Dans un autre mythe, toujours issu du Banquet, Platon propose une version plus positive du désir. C'est le mythe d'Eros
raconté par Socrate. Ce mythe nous raconte que le dieu Amour est enfant de Poros son père (Expédient, Richesse) et de
Pénia (Pauvreté), sa mère. Ainsi Eros est il toujours dans un entre-deux : à la fois misérable, dénué de ressource (par sa
mère), mais en même temps toujours à la recherche de solutions, d'inventions, toujours en quête, jamais totalement
satisfait.
Cette situation est particulièrement fructueuse dans la domaine de la connaissance : Eros sait qu'il est ignorant, mais il
cherche la vérité. C'est pourquoi Socrate nous dit que Eros est philosophe : il est toujours en quête de vérité. En ce sens
le désir est créatif : il est désir d'engendrement. Sous le rapport du corps, il désire engendrer d'autres corps, et ainsi
perpétuer l'espèce. Mais sous le rapport de l'esprit il veut engendrer la connaissance, la sagesse, et des oeuvres
artistiques : ce qui est une façon de perpétuer l'esprit. Au fond tout désir est désir de s'immortaliser : soit à travers des
enfants, soit à travers les oeuvres de l'intelligence ou de l'art.
Dans ce dialogue Platon avance l'idée qu'il y a une « dialectique » du désir : cad que le désir produit une ascension
progressive de l'âme vers le monde transcendant des Idées : le Bien, le Beau, le Vrai. Ainsi du désir des choses sensibles
(objets, corps, sensations) nous pourrions progresser vers le désir des choses intelligibles (les Idées).

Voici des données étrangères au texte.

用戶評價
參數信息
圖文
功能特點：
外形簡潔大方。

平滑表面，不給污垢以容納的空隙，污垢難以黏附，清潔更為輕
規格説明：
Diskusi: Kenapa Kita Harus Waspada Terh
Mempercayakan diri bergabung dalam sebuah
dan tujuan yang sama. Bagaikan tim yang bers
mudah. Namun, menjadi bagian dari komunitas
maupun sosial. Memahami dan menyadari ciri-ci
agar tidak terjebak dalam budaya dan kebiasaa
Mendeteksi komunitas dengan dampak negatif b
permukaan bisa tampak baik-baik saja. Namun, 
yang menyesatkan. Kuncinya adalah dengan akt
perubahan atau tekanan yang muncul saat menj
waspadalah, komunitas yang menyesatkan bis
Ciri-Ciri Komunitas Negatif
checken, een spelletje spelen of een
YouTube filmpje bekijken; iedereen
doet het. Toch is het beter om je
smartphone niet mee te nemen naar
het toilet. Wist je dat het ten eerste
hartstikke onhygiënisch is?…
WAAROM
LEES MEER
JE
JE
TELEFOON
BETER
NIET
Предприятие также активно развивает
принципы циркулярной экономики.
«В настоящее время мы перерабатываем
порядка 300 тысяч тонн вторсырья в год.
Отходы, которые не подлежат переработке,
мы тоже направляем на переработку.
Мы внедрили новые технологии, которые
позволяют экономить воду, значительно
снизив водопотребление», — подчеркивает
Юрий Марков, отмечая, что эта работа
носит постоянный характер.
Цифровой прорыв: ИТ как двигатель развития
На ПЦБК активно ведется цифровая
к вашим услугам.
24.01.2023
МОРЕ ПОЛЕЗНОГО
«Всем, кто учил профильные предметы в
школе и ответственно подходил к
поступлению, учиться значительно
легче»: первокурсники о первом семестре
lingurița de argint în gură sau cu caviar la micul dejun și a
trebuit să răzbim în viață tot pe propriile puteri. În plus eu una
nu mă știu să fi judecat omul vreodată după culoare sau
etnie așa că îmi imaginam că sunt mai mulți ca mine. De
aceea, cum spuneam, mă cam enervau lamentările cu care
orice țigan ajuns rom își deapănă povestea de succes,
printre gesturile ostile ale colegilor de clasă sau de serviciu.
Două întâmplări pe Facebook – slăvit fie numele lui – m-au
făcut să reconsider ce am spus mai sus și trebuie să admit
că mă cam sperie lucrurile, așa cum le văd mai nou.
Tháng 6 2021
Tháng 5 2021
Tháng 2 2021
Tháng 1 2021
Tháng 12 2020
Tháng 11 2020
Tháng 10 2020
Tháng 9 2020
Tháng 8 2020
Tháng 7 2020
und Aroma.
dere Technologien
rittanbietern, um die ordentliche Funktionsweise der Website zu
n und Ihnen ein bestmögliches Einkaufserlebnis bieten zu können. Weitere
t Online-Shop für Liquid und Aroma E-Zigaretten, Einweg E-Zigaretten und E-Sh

Notons que cette thèse est paradoxale, car d'ordinaire le désir est considéré comme ce qui s'oppose à la raison ; ce qui
empêche d'être rationnel : le désir, selon l'opinion, est censé être aveugle et illusoire. Mais ici au contraire le désir
permet de s'élever, de s'éduquer. C'est que Platon distingue deux types de désir : la concupiscence, la convoitise,
(Epithumia), qui est le désir purement physique, et l'amour (Eros) qui est le désir de produire, de faire le bien.
Normalement Eros a un sens charnel en grec, mais dans ce texte Eros est vraiment ce qui nous fait passer du désir
charnel égoïste à l'amour désintéressé, que les grecs appellaient Agapè (le terme sera repris par les chrétiens pour
désigner l'amour de Dieu).

Conclusion :
Comment l’homme peut-il être heureux alors qu’il est tendu vers des désirs réputés insatiables ? Telle était la question
au fond. Mais nous nous sommes aperçus que c’est l’idée même d’un désir comme manque à combler qui est
contestable. En effet, si le désir est bien l’essence de l’homme, comme l’affirme Spinoza, ce n’est pas au sens où
l’homme serait un être imparfait en quête d’une perfection inaccessible, mais au sens où le désir est l’affirmation
consciente de notre puissance d’agir. Ainsi le bonheur ne résiderait pas dans la satisfaction totale de nos désirs, mais
dans la joie d’être soi, cad dans l’affirmation de nos désirs. « Qu’est-ce que le bonheur ? Le sentiment que la puissance
croît, qu’une résistance est en train d’être surmontée ». Nietzsche L’antéchrist (texte 2 p 383) Il n’y a là nulle invite à la
débauche, mais au contraire une exigence de raffinement et de culture du désir.